VACAVILLE -- At one time, race car drivers from as far away as England came to Vacaville to race.

At its height in 1965 and 1966, the Sports Car Club of America held part of its national championship series at the Vaca Valley Raceway, while the roaring thunder of dragsters was a common sound on the weekends, according to race announcer and later co-leasee Jim McCombe.

"We were the first one to use the Christmas tree starting lights (for drag

racing), but we never got the recognition for it," McCombe said.

The idea to build a raceway east of Vacaville goes all the way back to late 1946, according to research done by local historian and Vacaville Heritage Council member Doug Rodgers, who wrote a history of the raceway in the 2011 Solano Historian.

The track was located on vacant land on the northwest corner of Lewis and Weber Road just south of what was then Highway 40.

Rodgers described what remains of the raceway now as little more than "a ghost track" with little more than patches of weed-dominated asphalt, a lonely power pole and a decrepit entry gate.

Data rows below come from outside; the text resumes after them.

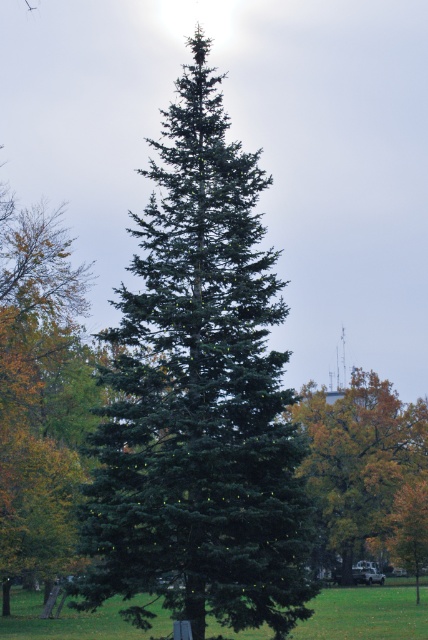
Question: Among these points, which one is farthest from the camera?

Choices:
 (A) (181, 381)
 (B) (368, 516)

Answer: (B)

Question: Does green matte tree at center have a smaller size compared to green grass at center?

Choices:
 (A) yes
 (B) no

Answer: (A)

Question: Estimate the real-world distances between objects in this image. Which object is closer to the golden yellow leaves at center?

Choices:
 (A) green grass at center
 (B) green matte tree at center

Answer: (A)

Question: Can you confirm if green matte tree at center is bigger than green grass at center?

Choices:
 (A) yes
 (B) no

Answer: (B)

Question: Can you confirm if golden yellow leaves at center is positioned to the left of green grass at center?

Choices:
 (A) yes
 (B) no

Answer: (B)

Question: Which of these objects is positioned closest to the green matte tree at center?

Choices:
 (A) green grass at center
 (B) golden yellow leaves at center

Answer: (A)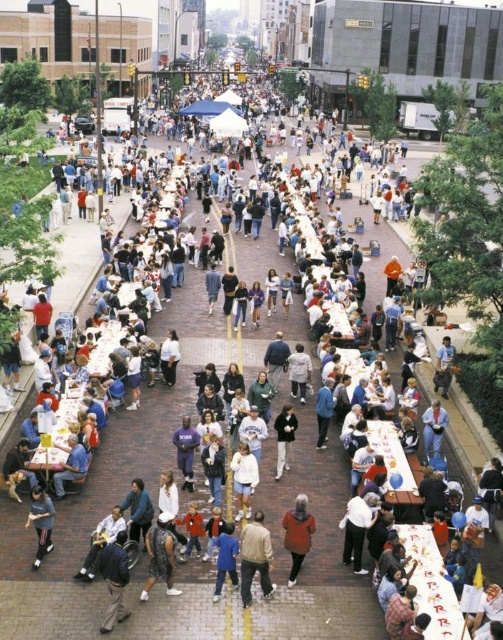
Who is more distant from viewer, (x=150, y=564) or (x=278, y=474)?

Positioned behind is point (x=278, y=474).

Who is higher up, patterned fabric dress at center or dark gray sweater at center?

dark gray sweater at center is above.

What do you see at coordinates (159, 556) in the screenshot?
I see `patterned fabric dress at center` at bounding box center [159, 556].

The height and width of the screenshot is (640, 503). What are the coordinates of `patterned fabric dress at center` in the screenshot? It's located at (159, 556).

Does white matte shorts at center appear under light gray fabric jacket at center?

Yes.

Identify the location of white matte shorts at center. (243, 477).

The height and width of the screenshot is (640, 503). What do you see at coordinates (243, 477) in the screenshot?
I see `white matte shorts at center` at bounding box center [243, 477].

I want to click on white matte shorts at center, so click(x=243, y=477).

Which is in front, point (36, 513) or point (288, 432)?

Point (36, 513) is in front.

Which is behind, point (52, 513) or point (279, 472)?

Point (279, 472)

Is point (32, 508) behind point (286, 438)?

No.

Identify the location of dark gray sweatshirt at lower left. (41, 522).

"It just crumbled away," Rodgers said, adding that almost all of the track was disked under after it was closed to keep local kids from sneaking their cars onto the track for impromptu races.

One has to take to the air or use Google satellite maps to see the discernible outline of the oval track and the drag strip.

The aerial view makes it easy to understand why the drag race organizers had their dragsters race north to south.

McCombe said that if they ran the drag races the other direction, there was a good chance that racers who failed to slow down quickly enough would end up tearing down eastbound Highway 40/I-80, much to the chagrin of more sedate commuters.

McCombe had been working at the track when he was offered the job for $35 "and I was told you could race your own car," McCombe said.

Its promoters in the 1950s said it was the second track in the state to be built for sports car racing and designed in cooperation with the Sport Car Club of America for maximum driver and spectator safety, according to Rodgers.

The track was built by Royce Ratterman, a Richmond contractor, and Harry Burge, a Concord businessman, as an Indy-style 2.1-mile, seven-turn race track which also incorporated a 1.25-mile interior oval with banked turns and a 4,500-foot drag strip on the east side. It was reputed to be one of the first such tracks to have all three in one location

Everything from Indianapolis-style cars, sprint cars and midgets, to dragsters, motorcycles and sports cars from Fords to Ferraris completed at the raceways that also boasted grandstand seating, concession areas and parking for 15,000.

Racing - at least drag racing - was held in the area before the Vaca Valley Raceways was opened, according to Rodgers' research.

Dragsters from as far away as San Diego came up to an abandoned gliderport runways called the Vacaville Drag Strip, where locals raced their drag cars in the 1950s.

Vaca Valley Raceways opened July 5, 1958 on land owned by Durham Jones with two days of sports car road races that were sanctioned.